• [Task material]:
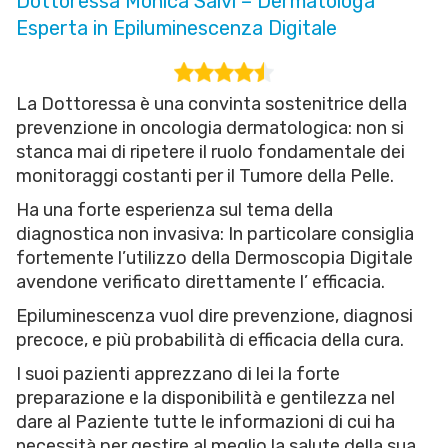
Dottoressa Monica Salvi – Dermatologa
Esperta in Epiluminescenza Digitale
La Dottoressa è una convinta sostenitrice della
prevenzione in oncologia dermatologica: non si
stanca mai di ripetere il ruolo fondamentale dei
monitoraggi costanti per il Tumore della Pelle.
Ha una forte esperienza sul tema della
diagnostica non invasiva: In particolare consiglia
fortemente l’utilizzo della Dermoscopia Digitale
avendone verificato direttamente l’ efficacia.
Epiluminescenza vuol dire prevenzione, diagnosi
precoce, e più probabilità di efficacia della cura.
I suoi pazienti apprezzano di lei la forte
preparazione e la disponibilità e gentilezza nel
dare al Paziente tutte le informazioni di cui ha
necessità per gestire al meglio la salute della sua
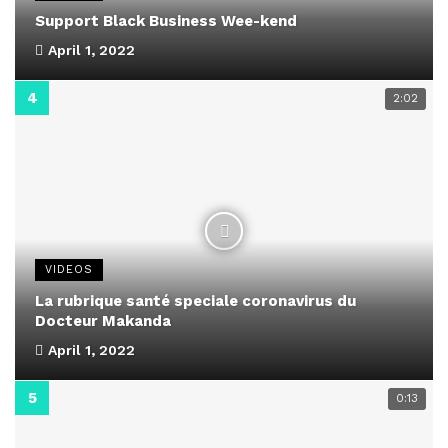
Support Black Business Wee-kend
April 1, 2022
2:02
VIDEOS
La rubrique santé speciale coronavirus du
Docteur Makanda
April 1, 2022
0:13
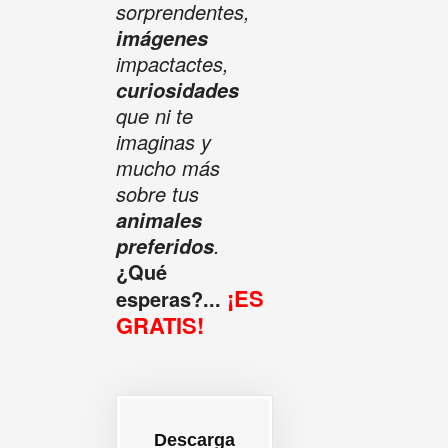
sorprendentes,
imágenes
impactactes,
curiosidades
que ni te
imaginas y
mucho más
sobre tus
animales
.
preferidos
¿Qué
¡ES
esperas?...
GRATIS!
Descarga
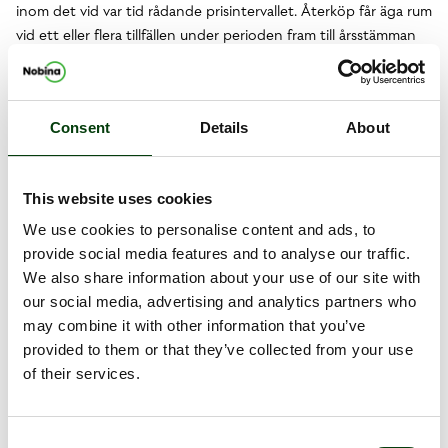
inom det vid var tid rådande prisintervallet. Återköp får äga rum
vid ett eller flera tillfällen under perioden fram till årsstämman
2018, till ett maximalt antal om 427 096 aktier.
Nobina innehar för tillfället inga egna aktier.
För det fullständiga bemyndigandet som beslutades av
Consent
Details
About
årsstämman, vänligen se Nobinas hemsida, www.nobina.com
Informationen är sådan som Nobina AB (publ) är skyldigt att
This website uses cookies
offentliggöra enligt EU:s marknadsmissbruksförordning och
lagen om värdepappersmarknaden. Informationen lämnades,
We use cookies to personalise content and ads, to
genom nedanstående kontaktpersons försorg, för
provide social media features and to analyse our traffic.
offentliggörande den 10 oktober, 2017, kl. 08.00.
We also share information about your use of our site with
our social media, advertising and analytics partners who
may combine it with other information that you’ve
Dokument
provided to them or that they’ve collected from your use
Nobina AB återköper egna aktier
of their services.
Consent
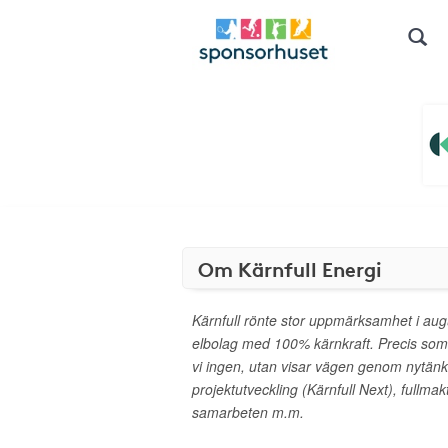
Om Kärnfull Energi
Kärnfull rönte stor uppmärksamhet i aug
elbolag med 100% kärnkraft. Precis som i
vi ingen, utan visar vägen genom nytän
projektutveckling (Kärnfull Next), fullma
samarbeten m.m.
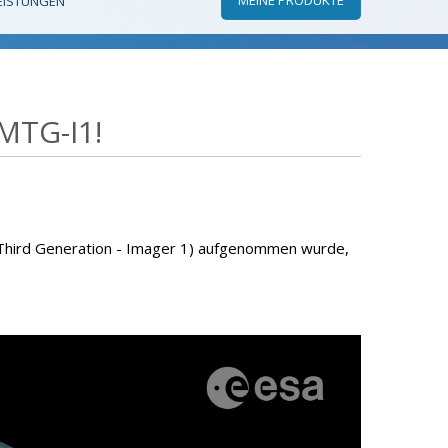
EISTUNGEN
MTG-I1!
 Third Generation - Imager 1) aufgenommen wurde,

• [Work order]:
Filter the lines above, keeping and copying those that contain "egna".

• [Solution]:
Nobina innehar för tillfället inga egna aktier.
Nobina AB återköper egna aktier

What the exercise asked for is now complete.